The sixth article of the Constitution declares that "this Constitution, and the laws of the United States which shall be made in pursuance thereof, * * * shall be the supreme law of the land." There can be no question that Congress has authority, where there is conflicting jurisdiction over the subject-matter, either to confer upon the federal courts power to enjoin proceedings in a state court, as it has done in the act now under consideration and in the Bankruptcy Act (Comp. St. § 9585 et seq.), or to prohibit the exercise of that power as in section 720, Rev. St., supra.
Congress has provided in the act an appropriate remedy to bring into one court, where diversity of citizenship exists, the conflicting claims of adverse parties against a fund held by one having no interest in its distribution, in order that the rights of all claimants may be determined in an orderly manner in one proceeding, thus avoiding a multiplicity of suits. The Constitution has given to the court the capacity to take jurisdiction, and the act of Congress has supplied it. Therefore the two things necessary to create jurisdiction have vested in this court the power, not only to enjoin the institution of any suit or proceeding in another court on the bond, but also the prosecution of any such suit or proceeding already begun when the instant suit was brought. Cohens v. Virginia, 6 Wheat. 264, 5 L. Ed. 257. The first reason in support of the motion is therefore without merit.
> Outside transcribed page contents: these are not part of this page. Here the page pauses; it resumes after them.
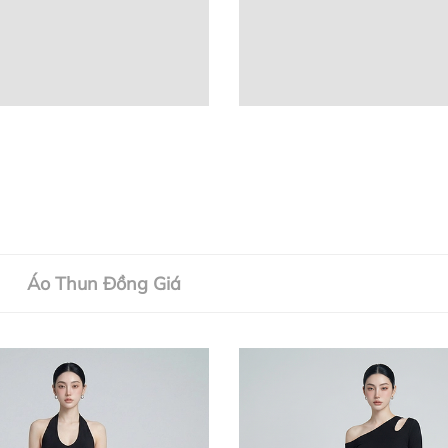
Áo Thun Đồng Giá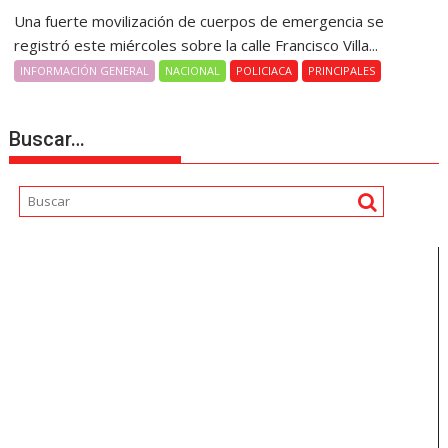
Una fuerte movilización de cuerpos de emergencia se
registró este miércoles sobre la calle Francisco Villa...
INFORMACIÓN GENERAL
NACIONAL
POLICIACA
PRINCIPALES
Buscar…
Reproductor
de
vídeo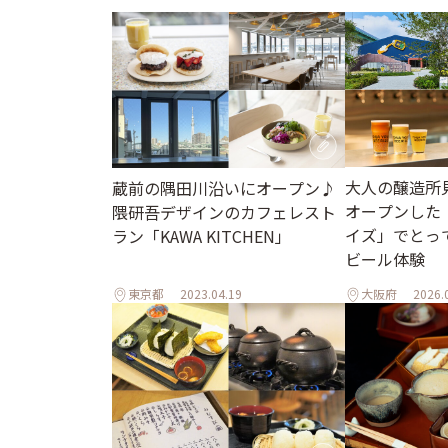
大人の醸造所
蔵前の隅田川沿いにオープン♪
オープンした
隈研吾デザインのカフェレスト
イズ」でとっ
ラン「KAWA KITCHEN」
ビール体験
東京都
2023.04.19
大阪府
2026.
The second reason in support of the motion to dismiss is the statement that the defendants are not adverse claimants. It is rather difficult to comprehend the reasoning upon which this assertion is based. It appears from the bill that the aggregate of the sums claimed of the plaintiff is largely in excess of the sum for which the plaintiff is liable. In that situation it is to the interest of each claimant to reduce or defeat altogether the claim of every other claimant. There can be no more striking illustration of the opposition of every claimant to every other claimant than a case such as this. The defendant's contention cannot prevail.
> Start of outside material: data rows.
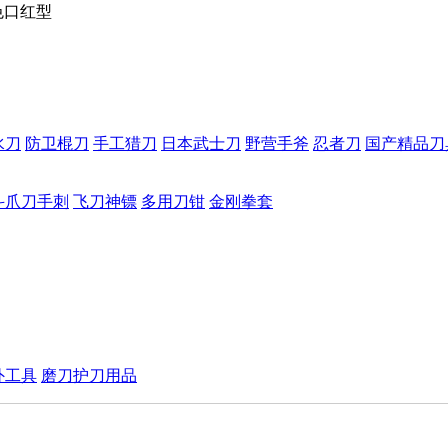
色口红型
水刀
防卫棍刀
手工猎刀
日本武士刀
野营手斧
忍者刀
国产精品刀
斗爪刀手刺
飞刀神镖
多用刀钳
金刚拳套
外工具
磨刀护刀用品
Finally, coming to the third reason, the obligations of a contract are not impaired by a law providing a new remedy, even though it has a retrospective operation. Almost every law providing a new remedy affects and operates upon causes of action existing at the time the law was passed. Sampeyreac v. United States, 7 Pet. 222, 8 L. Ed. 665. The act under which the plaintiff's bill was filed is purely remedial, and protects the rights of all parties.
The motion to dismiss is denied, and it is ordered that said defendants answer within five days, in accordance with the rule.